John Lee, Hong Kong’s security secretary, denied that the raid and arrests would undermine press freedom in the city and warned reporters to distance themselves from Apple Daily.
“This action has nothing to do with the normal work of journalism,” he said. “It targets the alleged use of journalism as a tool to commit acts endangering national security. Normal journalists are different from them. Don’t get involved with them and stay away from them.
The Liaison Office of the Central People’s Government, Beijing’s official body in Hong Kong, called the arrests and asset freezes fair and made it clear that there were limits to freedom of expression enshrined in it. the mini-constitution of the city.
“There are no rights and freedoms without borders. No one can undermine the bottom line of national security, ”the office said in a statement.
The government’s accusations against Apple Daily have alarmed media freedom advocates in the city.
“We simply cannot see how articles or reports in the media would pose a threat to national security,” said Chris Yeung, president of the Hong Kong Journalists Association. “This raises concerns that the speeches may be considered action and are vulnerable to national security law. “
In addition to Mr Law, the editor-in-chief, executives arrested included Next’s chief executive, Cheung Kim-hung, and Tat Kuen-chow, its executive director. Among the editors arrested were Cheung Chi-wai, editor-in-chief, and Chan Puiman, deputy editor.
Authorities froze approximately $ 2.3 million in accounts owned by Apple Daily and affiliates.

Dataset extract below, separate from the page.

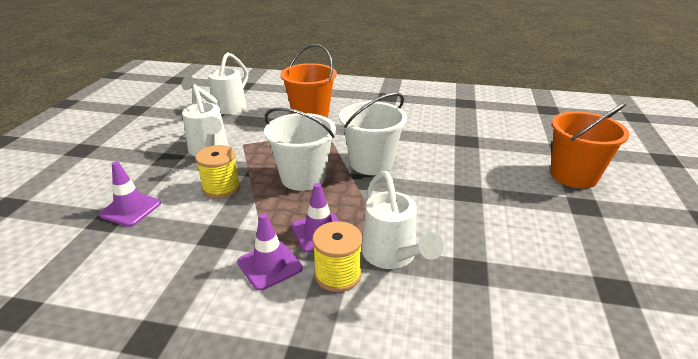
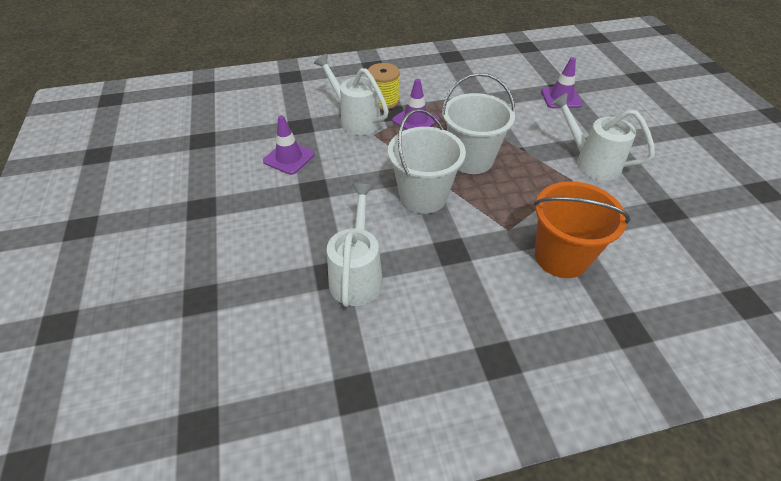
camera: 155 degrees right, 15 degrees up
white watering can [181,52,248,114] -> white watering can moved to [327,183,383,307]
yellow spool [195,145,240,199] -> none
purple traffic cone [237,213,303,291] -> purple traffic cone moved to [263,115,315,175]
orange bucket [550,103,630,189] -> none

Mr. Lai and his newspaper have long been a thorn in the side of the Chinese and Hong Kong governments, and Beijing has targeted him as one of its main enemies in the territory.
Hong Kong Police Chief Chris Tang singled out Apple Daily in April for its coverage of a police-staged national security event and warned authorities would investigate media outlets believed to have endangered national security.
Despite increasing pressure on Apple Daily, its reporters have pledged to get back to work. “As difficult as the current circumstances may be, we will continue our work with the aim of publishing our newspapers as usual tomorrow,” the Next Media union wrote in a statement.
But the newspaper admitted that his fate was out of his hands. “In today’s Hong Kong, we are unfamiliar and speechless,” Apple Daily said in a letter to its readers, posted on its website. “It seems that we are powerless to face it, and it is difficult to prevent the regime from doing what it wants.”